From 'Burn Motherfucker, Burn!' Courtesy of SHOWTIME.

 

Essential Doc Reads is a weekly feature in which the IDA staff recommends recent pieces about the documentary form and its processes. Here we feature think pieces and important news items from around the Internet, and articles from the Documentary magazine archive. We hope you enjoy!

 

Indiewire rounds up a group of new documentaries that reflect upon the 1992 L.A. Uprising.

It's 25 years later, and Los Angeles – and the LAPD – have changed. But has the rest of the country? Regular reports of police brutality, now well-documented in an age of phone cameras, make it clear that we haven't come all that far. Several new documentaries explore the L.A. riots, including the underlying reasons, the actual events, what happened next, and how it relates to today. Among the filmmakers putting their own stamp on the story: John Ridley, John Singleton, Sacha Jenkins, Dan Lindsay, and TJ Martin. All are powerful and well done, but some manage to better encapsulate why it's important that we study, and learn from, what happened on April 29, 1992.

At The New Republic, Josephine Livingstone considers how video shaped our understanding of the Rodney King beating and the subsequent unrest.

King's beating in real life was one thing, and on screen it was another. This is not to trivialize or make secondary his suffering: It was gratuitous and racist with a crude obviousness that is rarely legible in the racist scandals of our own moment. (LA 92 makes a point of featuring the tapes of cops radioing each other, referring to King as a "lizard," talking about "gorillas in the mist.") But when George Holliday videotaped the police beating Rodney King, he jammed the clockwork of history to a stop.

At The New York Times, an obituary for Jonathan Demme, who, among his many accomplishments, reinvented the concert film.

"Jonathan Demme is the American cinema’s king of amusing artifacts: blinding bric-a-brac, the junkiest of jewelry, costumes so frightening they take your breath away," Ms. Maslin wrote. "Mr. Demme may joke, but he's also capable of suggesting that the very fabric of American life may be woven of such things, and that it takes a merry and adventurous spirit to make the most of them."

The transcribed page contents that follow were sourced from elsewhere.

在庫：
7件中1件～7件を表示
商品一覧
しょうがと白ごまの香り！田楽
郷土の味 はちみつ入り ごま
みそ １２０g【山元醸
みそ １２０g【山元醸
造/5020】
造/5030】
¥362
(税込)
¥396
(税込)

At CBS Sunday Morning, Lesley Stahl sits down with the "queen of documentary," Sheila Nevins of HBO Documentary Films.

In the land of documentaries, one woman rules: Sheila Nevins, who for more than three decades has been in charge of documentaries for HBO. She has overseen hundreds of films that have shined a bright light on everything from war zones (Cries from Syria) to Scientology (Going Clear), from the environment (Gasland) to Alzheimer's (The Alzheimer's Project). She's been recognized for her work with enough awards to fill a room. And at the age of 78, she's still in the screening room most days, fully engaged.

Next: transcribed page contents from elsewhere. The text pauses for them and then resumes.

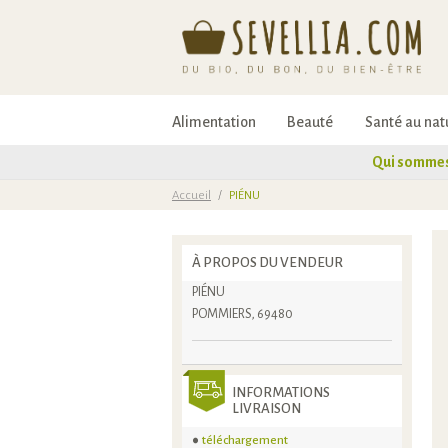
Alimentation
Beauté
Santé au nat
Qui sommes
Accueil
/
PIÉNU
À PROPOS DU VENDEUR
PIÉNU
POMMIERS, 69480
INFORMATIONS
LIVRAISON
téléchargement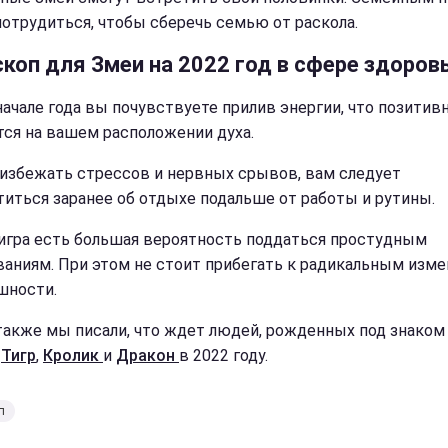
потрудиться, чтобы сберечь семью от раскола.
скоп для Змеи на 2022 год в сфере здоров
начале года вы почувствуете прилив энергии, что позитив
тся на вашем расположении духа.
избежать стрессов и нервных срывов, вам следует
титься заранее об отдыхе подальше от работы и рутины.
Тигра есть большая вероятность поддаться простудным
ваниям. При этом не стоит прибегать к радикальным изм
шности.
также мы писали, что ждет людей, рожденных под знако
,
Тигр
,
Кролик
и
Дракон
в 2022 году.
п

At The Globe and Mail, Kate Taylor reports from Hot Docs on the "problematic" genre of female biography.

This year's Hot Docs festival is packed with biographies of remarkable women, films animated by stories of people whose career paths were blocked by sexism and misogyny. But these are also films that have to take note of tough personal compromises that hurt other people badly. Hot Docs 2017 reveals how problematic female biography can be.

From the archives, November 2007, "Telling Real People's Stories: Sheila Nevins Reflects on Her HBO Tenure"

When I saw Barbara Kopple's film on coal miners (Harlan County USA), I thought, "Holy shit! A documentary doesn't have only to be a news story!" My background was totally theater; I got my masters in directing at Yale, and I had majored in English at Barnard. I had no interest in documentaries or in TV. I was an off-Broadway person looking to be a director. I had fallen in love with these films that I knew were out there, but I didn't see my connection to them.